Excerpt to read START

Values are given as the median (25th–75th percentile). There were no differences across groups in ST C18, C20, C22, or C24 species. The p-values in the right column refers to differences across all four groups using the Kruskal-Wallis test for multiple comparisons.

Correlations

In the total study population (n = 116), we investigated whether CSF total ST levels were correlated with age, WMH volume as estimated using MRI, CSF NFL levels, AD biomarkers, CSF/serum albumin ratio, and neuropsychological test results. For correlations that were significant in the total study cohort, we assessed whether they were present also in the individual study groups.

CSF total ST level did not correlate with age in the total cohort (r = –0.04). Furthermore, in the total study population, CSF total ST level correlated positively with WMH volume (r = 0.30, p < 0.05). There was a non-significant tendency that CSF total ST level correlated with WMH volume in the controls (r = 0.44, p = 0.08), but there was no correlation in the patient groups.

CSF total ST level was markedly correlated with CSF/serum albumin ratio in the total study population (r = 0.64, p < 0.001; Fig. 1B) and in all the individual study groups (SSVD: r = 0.71, p < 0.001; AD: r = 0.49, p = 0.001; mixed dementia: r = 0.66, p < 0.001; and control: r = 0.65, p < 0.001). Finally, the CSF total ST level did not correlate with CSF NFL level, CSF AD biomarkers (Aβ_1–42, T-tau, and P-tau), or the neuropsychological test scores (MMSE, TMT-A, TMT-B, and RAVLT delayed recall) in the total study cohort.

DISCUSSION

This is the first study that have evaluated CSF ST levels in a VaD population consisting only of SSVD patients and compared the results with those in cognitively healthy controls. We also included patients with AD and mixed dementia (combined AD and SSVD). All patients and controls were recruited at a single memory clinic. We found that manifest SSVD was not associated with CSF total ST levels, ST ratios, or ST species. CSF ST levels were also unaltered in patients with AD and mixed dementia compared with the controls. In contrast, CSF NFL level was increased in all patient groups. In the total study population, there was a marked positive correlation between CSF total ST level and CSF/serum albumin ratio and a relatively weak positive correlation with WMH volume. CSF total ST levels did not correlate with age, CSF NFL levels, AD biomarkers, or neuropsychological test scores.

Our hypothesis was that CSF ST levels would be increased in SSVD as this disease is characterized by brain small vessel dysfunction, reduced BBB function, myelin loss reflected as WMHs using MRI, and a specific cognitive profile [12 , 34]. However, this hypothesis has to be rejected as the SSVD group did not differ from the other study groups in terms of CSF total ST levels, ST ratios, or ST species. Previously, in manifest VaD, several studies have measured STs in CSF [8 , 19], but only one study have compared CSF ST levels in VaD patients with those in controls [7]. This study found increased CSF ST levels in the VaD group, defined as history of macrovascular cerebral events and/or severe vascular diseases, as compared with the AD and control groups [7]. The reasons for the discrepant results between our and the earlier study [7] are unknown but could be related to differences in VaD classification, disease activity, or assay performance (LC-MS/MS in our study vs. thin layer chromatography overlay technique in the previous study [7]).

Excerpt to read END

» Brief
Copy the study excerpt starting with "In the total study population (n" and going on through "the patient groups.", substituting "white matter hyperintensity volume" for every "WMH volume". The material has no connection to the study excerpt.

Information given START

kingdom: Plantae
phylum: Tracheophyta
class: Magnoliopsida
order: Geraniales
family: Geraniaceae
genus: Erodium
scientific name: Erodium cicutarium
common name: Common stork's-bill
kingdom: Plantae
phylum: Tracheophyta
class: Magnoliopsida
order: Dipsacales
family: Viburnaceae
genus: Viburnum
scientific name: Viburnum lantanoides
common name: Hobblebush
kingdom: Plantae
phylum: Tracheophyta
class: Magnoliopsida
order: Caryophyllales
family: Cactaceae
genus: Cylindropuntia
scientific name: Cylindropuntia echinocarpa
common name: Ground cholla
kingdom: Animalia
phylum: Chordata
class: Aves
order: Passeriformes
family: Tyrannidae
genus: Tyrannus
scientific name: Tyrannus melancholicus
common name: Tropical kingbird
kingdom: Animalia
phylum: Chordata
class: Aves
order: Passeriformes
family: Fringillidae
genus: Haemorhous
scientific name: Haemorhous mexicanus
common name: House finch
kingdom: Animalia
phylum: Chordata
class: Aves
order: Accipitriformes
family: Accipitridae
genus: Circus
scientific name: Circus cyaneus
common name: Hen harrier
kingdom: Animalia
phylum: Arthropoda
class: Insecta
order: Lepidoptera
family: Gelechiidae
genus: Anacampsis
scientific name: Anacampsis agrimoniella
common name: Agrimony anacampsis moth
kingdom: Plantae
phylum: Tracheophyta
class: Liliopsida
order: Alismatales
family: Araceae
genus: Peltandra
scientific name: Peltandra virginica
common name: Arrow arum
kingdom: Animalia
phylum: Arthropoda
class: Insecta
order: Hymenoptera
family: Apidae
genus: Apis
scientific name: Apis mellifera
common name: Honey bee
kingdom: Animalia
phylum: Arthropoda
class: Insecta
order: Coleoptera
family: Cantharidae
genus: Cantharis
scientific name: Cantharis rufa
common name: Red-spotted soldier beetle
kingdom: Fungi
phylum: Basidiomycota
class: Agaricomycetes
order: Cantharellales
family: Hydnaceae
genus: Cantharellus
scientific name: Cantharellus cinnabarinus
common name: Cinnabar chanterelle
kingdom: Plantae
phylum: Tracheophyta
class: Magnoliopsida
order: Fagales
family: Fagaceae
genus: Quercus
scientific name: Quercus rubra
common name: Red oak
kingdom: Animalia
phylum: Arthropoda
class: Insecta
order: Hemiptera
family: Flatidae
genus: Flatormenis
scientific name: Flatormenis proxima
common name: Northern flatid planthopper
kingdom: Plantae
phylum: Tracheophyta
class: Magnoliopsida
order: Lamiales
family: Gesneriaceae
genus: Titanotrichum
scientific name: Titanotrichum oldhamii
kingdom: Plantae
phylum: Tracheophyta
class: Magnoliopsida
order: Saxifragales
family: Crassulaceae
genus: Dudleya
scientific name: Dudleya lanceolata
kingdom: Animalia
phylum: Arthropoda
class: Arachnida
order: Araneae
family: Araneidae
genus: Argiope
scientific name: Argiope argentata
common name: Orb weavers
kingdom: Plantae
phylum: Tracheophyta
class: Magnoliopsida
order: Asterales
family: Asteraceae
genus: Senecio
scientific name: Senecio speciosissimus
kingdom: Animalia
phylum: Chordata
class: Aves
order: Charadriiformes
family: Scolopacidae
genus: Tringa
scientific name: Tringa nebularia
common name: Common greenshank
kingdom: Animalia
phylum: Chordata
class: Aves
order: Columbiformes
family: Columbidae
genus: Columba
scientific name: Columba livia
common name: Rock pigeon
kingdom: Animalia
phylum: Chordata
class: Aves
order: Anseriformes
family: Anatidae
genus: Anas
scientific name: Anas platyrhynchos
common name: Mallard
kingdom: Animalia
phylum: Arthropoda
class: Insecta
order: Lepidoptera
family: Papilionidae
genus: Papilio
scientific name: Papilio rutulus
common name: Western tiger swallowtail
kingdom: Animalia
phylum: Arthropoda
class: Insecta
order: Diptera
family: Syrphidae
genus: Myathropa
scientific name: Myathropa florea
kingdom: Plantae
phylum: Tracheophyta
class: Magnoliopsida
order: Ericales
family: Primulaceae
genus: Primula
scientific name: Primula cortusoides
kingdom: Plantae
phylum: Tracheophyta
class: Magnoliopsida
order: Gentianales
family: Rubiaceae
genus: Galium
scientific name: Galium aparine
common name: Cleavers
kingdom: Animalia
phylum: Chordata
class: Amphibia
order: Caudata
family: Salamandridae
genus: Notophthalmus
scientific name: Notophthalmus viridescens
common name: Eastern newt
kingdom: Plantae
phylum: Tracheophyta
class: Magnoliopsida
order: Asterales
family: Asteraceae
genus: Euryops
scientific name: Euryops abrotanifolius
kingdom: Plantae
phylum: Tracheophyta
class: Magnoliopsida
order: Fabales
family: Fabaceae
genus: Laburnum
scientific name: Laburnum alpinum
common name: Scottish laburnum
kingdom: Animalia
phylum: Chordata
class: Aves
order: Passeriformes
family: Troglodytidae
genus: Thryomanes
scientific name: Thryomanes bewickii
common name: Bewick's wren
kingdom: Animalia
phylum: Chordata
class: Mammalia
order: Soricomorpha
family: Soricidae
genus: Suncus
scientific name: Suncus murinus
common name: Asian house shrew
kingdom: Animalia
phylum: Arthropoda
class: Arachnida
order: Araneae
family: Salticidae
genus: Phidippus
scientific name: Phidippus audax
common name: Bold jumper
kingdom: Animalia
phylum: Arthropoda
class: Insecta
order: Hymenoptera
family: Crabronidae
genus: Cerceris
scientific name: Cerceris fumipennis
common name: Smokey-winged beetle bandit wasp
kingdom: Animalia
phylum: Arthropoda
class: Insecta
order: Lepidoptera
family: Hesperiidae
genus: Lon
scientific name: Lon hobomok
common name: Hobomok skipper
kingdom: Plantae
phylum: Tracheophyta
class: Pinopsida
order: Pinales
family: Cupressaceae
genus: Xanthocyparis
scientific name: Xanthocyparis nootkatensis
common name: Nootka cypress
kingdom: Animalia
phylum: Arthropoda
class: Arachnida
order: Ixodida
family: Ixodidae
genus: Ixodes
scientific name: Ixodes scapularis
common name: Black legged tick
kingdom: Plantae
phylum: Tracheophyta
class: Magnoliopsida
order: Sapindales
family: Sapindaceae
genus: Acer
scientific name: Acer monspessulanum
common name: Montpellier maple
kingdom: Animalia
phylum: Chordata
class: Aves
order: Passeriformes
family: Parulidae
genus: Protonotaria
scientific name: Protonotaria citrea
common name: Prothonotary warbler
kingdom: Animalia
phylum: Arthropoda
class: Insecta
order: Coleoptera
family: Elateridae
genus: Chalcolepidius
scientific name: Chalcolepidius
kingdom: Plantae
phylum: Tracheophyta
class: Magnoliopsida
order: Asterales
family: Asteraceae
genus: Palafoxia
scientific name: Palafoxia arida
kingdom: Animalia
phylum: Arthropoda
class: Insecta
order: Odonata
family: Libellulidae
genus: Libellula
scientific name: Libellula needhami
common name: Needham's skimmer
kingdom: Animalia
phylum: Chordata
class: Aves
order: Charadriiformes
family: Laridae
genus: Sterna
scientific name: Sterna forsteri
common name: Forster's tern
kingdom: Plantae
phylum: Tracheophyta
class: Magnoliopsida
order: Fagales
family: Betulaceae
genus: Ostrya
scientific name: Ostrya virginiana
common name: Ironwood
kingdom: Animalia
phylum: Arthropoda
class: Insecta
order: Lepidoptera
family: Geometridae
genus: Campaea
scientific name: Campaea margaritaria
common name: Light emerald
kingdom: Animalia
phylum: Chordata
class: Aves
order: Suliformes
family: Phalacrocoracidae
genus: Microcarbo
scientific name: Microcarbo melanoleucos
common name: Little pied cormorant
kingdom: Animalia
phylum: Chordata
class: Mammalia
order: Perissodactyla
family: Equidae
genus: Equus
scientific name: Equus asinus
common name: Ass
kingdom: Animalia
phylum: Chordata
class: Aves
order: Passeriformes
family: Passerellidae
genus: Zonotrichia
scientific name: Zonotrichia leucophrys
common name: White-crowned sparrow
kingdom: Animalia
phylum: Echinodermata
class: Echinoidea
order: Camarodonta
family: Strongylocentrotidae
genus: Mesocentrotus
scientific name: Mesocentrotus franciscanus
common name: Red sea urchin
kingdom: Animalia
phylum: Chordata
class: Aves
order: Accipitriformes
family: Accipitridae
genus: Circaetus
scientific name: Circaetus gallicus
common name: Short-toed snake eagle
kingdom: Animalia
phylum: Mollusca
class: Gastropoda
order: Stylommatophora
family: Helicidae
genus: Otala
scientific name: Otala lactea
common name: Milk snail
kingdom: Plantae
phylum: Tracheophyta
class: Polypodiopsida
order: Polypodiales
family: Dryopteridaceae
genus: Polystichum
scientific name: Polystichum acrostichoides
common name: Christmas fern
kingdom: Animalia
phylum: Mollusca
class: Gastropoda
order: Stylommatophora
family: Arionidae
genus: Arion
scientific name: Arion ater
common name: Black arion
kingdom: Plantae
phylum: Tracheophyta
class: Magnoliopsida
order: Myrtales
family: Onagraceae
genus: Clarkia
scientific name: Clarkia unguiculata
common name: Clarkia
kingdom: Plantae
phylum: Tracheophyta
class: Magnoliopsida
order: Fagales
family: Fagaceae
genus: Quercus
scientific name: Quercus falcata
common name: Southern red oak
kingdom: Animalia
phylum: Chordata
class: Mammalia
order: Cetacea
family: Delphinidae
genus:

Information given END

» Task answer
In the total study population (n = 116), we investigated whether CSF total ST levels were correlated with age, white matter hyperintensity volume as estimated using MRI, CSF NFL levels, AD biomarkers, CSF/serum albumin ratio, and neuropsychological test results. For correlations that were significant in the total study cohort, we assessed whether they were present also in the individual study groups.

CSF total ST level did not correlate with age in the total cohort (r = –0.04). Furthermore, in the total study population, CSF total ST level correlated positively with white matter hyperintensity volume (r = 0.30, p < 0.05). There was a non-significant tendency that CSF total ST level correlated with white matter hyperintensity volume in the controls (r = 0.44, p = 0.08), but there was no correlation in the patient groups.